Thinking about a philosophy of life — or Scarlett Johansson’s panties.
Thinking about a philosophy of life — or Scarlett Johansson’s panties.

The other day, someone asked me if I had a philosophy of life. I pondered this very seriously for several moments before answering, “Hey, buddy, just ring up my groceries — I don’t want to miss the beginning of Dancing With the Stars.”

At home later, two thoughts occurred to me: One, that I really had no philosophy of life. And two, that my Famous Amos cookies were nowhere to be found, even though I’d been charged for them. As to which of these irked me more, I’d have to call it a draw.

But it got me thinking: Maybe I should have a philosophy of life, or at least know something about philosophy, or at the very least, go back and demand the cookies that were rightfully mine.

As was my custom, I chose the “at the very least” route and retrieved the cookies. But something was still gnawing at me. After dislodging my dog from my leg, I found myself drawn to the library, which had tons of books on philosophy. The choice was simple, though, as only one of the books had color illustrations and an order blank you could send in to get Philosopher Trading Cards, the rarest of which was a limited edition of Jean-Paul Sartre hand-waxing his Corvette Stingray.

Delving into the book, I learned that the word “philosophy” comes from the Greek philo, meaning love, and sophia, meaning knowledge. Love of knowledge. There was also “philanthropy” — love of man, “Philadelphia,” — city of love, and “Phil Rizzuto” — love of Yankee shortstops.

Because philosophy is defined as a technical study of human thought and knowledge, and is concerned with almost everything in the known universe, its practitioners have found it necessary, not only to come off as annoyingly self-important, but also to break philosophy down into a number of smaller studies or branches.

After having studied the branches, I still haven’t settled upon my own personal philosophy, but I now feel much more qualified to speak pretentiously at social gatherings. Here are eleven of the philosophical branches I could nearly understand before developing a splitting headache:

ASSOCIATIONISM: A philosophical theory of the mind which holds that all mental states can be traced to ideas found in the songs, “Along Comes Mary,” and “Windy.”

TABULA RASA: A Latin phrase, meaning “blank slate,” used by Locke to describe the state of the human mind at birth — or the state of a Civil Servant’s mind while on a coffee break.

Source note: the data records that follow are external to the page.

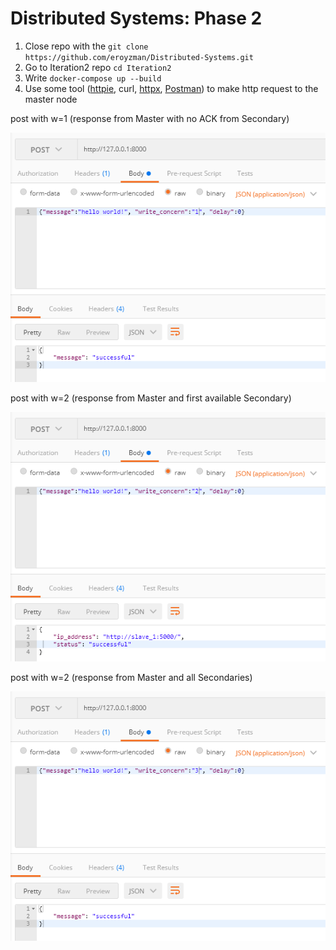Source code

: # Distributed Systems: Phase 2
1. Close repo with the `git clone https://github.com/eroyzman/Distributed-Systems.git`
2. Go to Iteration2 repo `cd Iteration2`
3. Write `docker-compose up --build`
4. Use some tool ([httpie](https://httpie.io/cli), curl, [httpx](https://www.python-httpx.org/), [Postman](https://www.postman.com/product/what-is-postman)) to make http request to the master node

post with w=1 (response from Master with no ACK from Secondary)

![img.png](img.png)


post with w=2 (response from Master and first available Secondary)

![img_1.png](img_1.png)


post with w=2 (response from Master and all Secondaries)

![img_2.png](img_2.png)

CYRENAICS: The belief that the good life is one that maximizes pleasure derived from satisfying one’s bodily desires. Also known as Hugh Hefnerism.

ONTOLOGY: A branch of metaphysics that studies the nature of existence or reality — at least until the members of the branch can find an actual paying job.

EPICUREANISM: The philosophy that pleasure and happiness should be man’s supreme goals, unless the man is named Richard Lewis or Woody Allen.

PANTHEISM: The belief that God and the universe are identical. As opposed to Pantyism, which postulates that God and Scarlett Johansson’s panties are identical.

ESCHATOLOGY: The study of “final things,” such as death, resurrection, immortality, and an adult’s first visit to Chuck E. Cheese.

ELEATICS: A school which denies the reality of what is known to the senses, holding that the ultimate reality is an undifferentiated and unchanging “being.” This school apparently did way too much Lebanese hash in the Sixties.

META-ETHICS: A branch of philosophy that analyzes ethics. It is concerned with such issues as, How are moral decisions justified?, What is the foundation of any ethical view?, and How is it possible that Snookie became a star?

MYSTICISM: Any philosophy whose roots are in mystical experiences, intuitions, direct experiences of the divine, or an attempt to make sense of George W. Bush’s election to a second term as President.

ASCETICISM: The view that attention to the body’s needs is evil, an obstacle to moral and spiritual development — though, oddly enough, co-ed hot-tub parties are allowed.